We use to use zip ties. if you do use the stuff dont try and cover the entire blind with it. A lot of people think that stuff is made to camo your blind once a season and you are done. Put a little clump here and there.

I go all natural with all of our blinds. doesnt matter what color killer weed, raffia, or whatever fake grass you buy it never will match up to what you are hunting. I seasoned some(put it outside over the winter,spring, summer) looks good i was thinkin about putting some on a couple of my blinds. helps out when you are hunting a tilled field or little to no stubble areas.


----------



## abbatoys (Sep 3, 2005)

I messed around a bit and think I figured out I am just going to make the ghillie clips to add on, then fill in with natural vegitation....Scott


----------



## svs (Dec 3, 2008)

I use the Avery All-Terrain killerweed, get 6 or 7 strands and cut them into 10" pieces, feed them through the stubble strap, fold straight up and then put a 4" zip tie around the killerweed. Haven't lost one yet, this will give your blind a softer look and less stubbling to do in the field, I just went and did every other strap and just filled in where I needed. Hopes this helps.


----------



## 1fish (Oct 2, 2006)

I zip tied bundles of it to some clothes pins and then pinch the clothes pins onto the stubble straps. 

Works ok but you will have a bundle fall off every now and again. If I was to do it again, I'd buy a little better clothes pin, I just used the basic wooden ones. But they're quick and easy to put on and take off. I just store them in a box when I'm not using them.

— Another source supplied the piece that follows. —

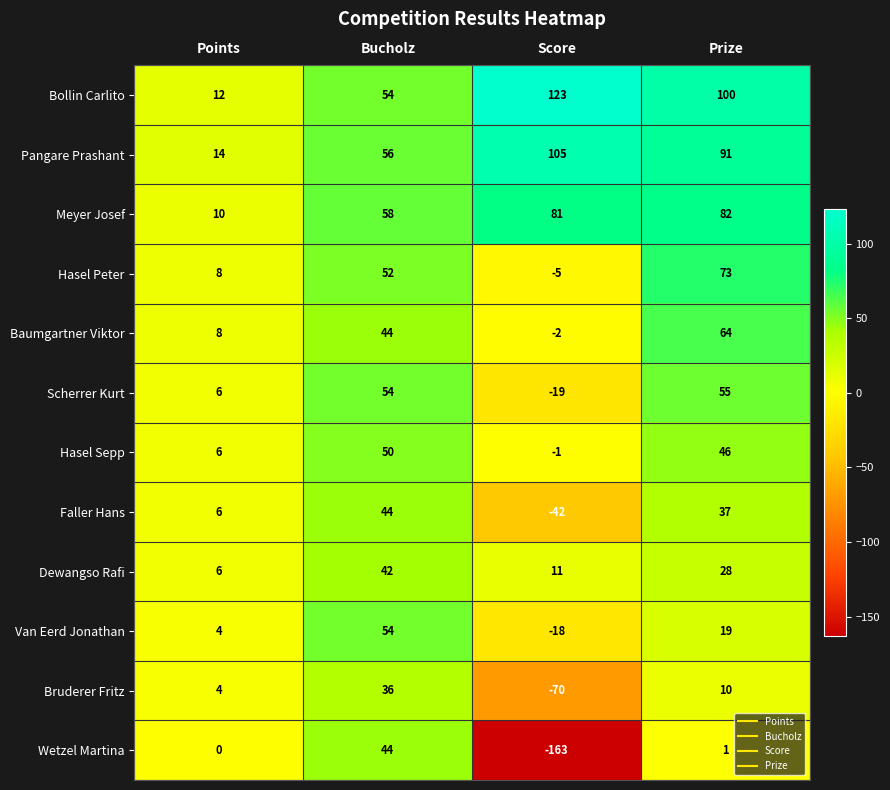

At Prize, list the series in order from smallest to largest.

Wetzel Martina, Bruderer Fritz, Van Eerd Jonathan, Dewangso Rafi, Faller Hans, Hasel Sepp, Scherrer Kurt, Baumgartner Viktor, Hasel Peter, Meyer Josef, Pangare Prashant, Bollin Carlito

I don't think that they really blend in a open field situation, but in a weededge/water edge situation, it seems to work pretty well.

Here's a pic:


----------



## Shiawassee_Kid (Nov 28, 2000)

theres a video of fred zink showing how he does it, it works well. basically you cut about 8" pieces, thread them thru a loop and double them back over...zip tie the base where they double back over. I'll see if i can find the video.


----------



## GoneFishin (Jan 11, 2001)

Think these are the videos you're talking about.

http://www.ducks.org/DU_Magazine/DUMagazineMayJune2008/3780/GroundGame.html


----------



## abbatoys (Sep 3, 2005)

Thanks, guys, the video was perfect. I did end up making about 50 platic clothes pin sets. I can interchange it with my kayak and my ground blind....Scott


----------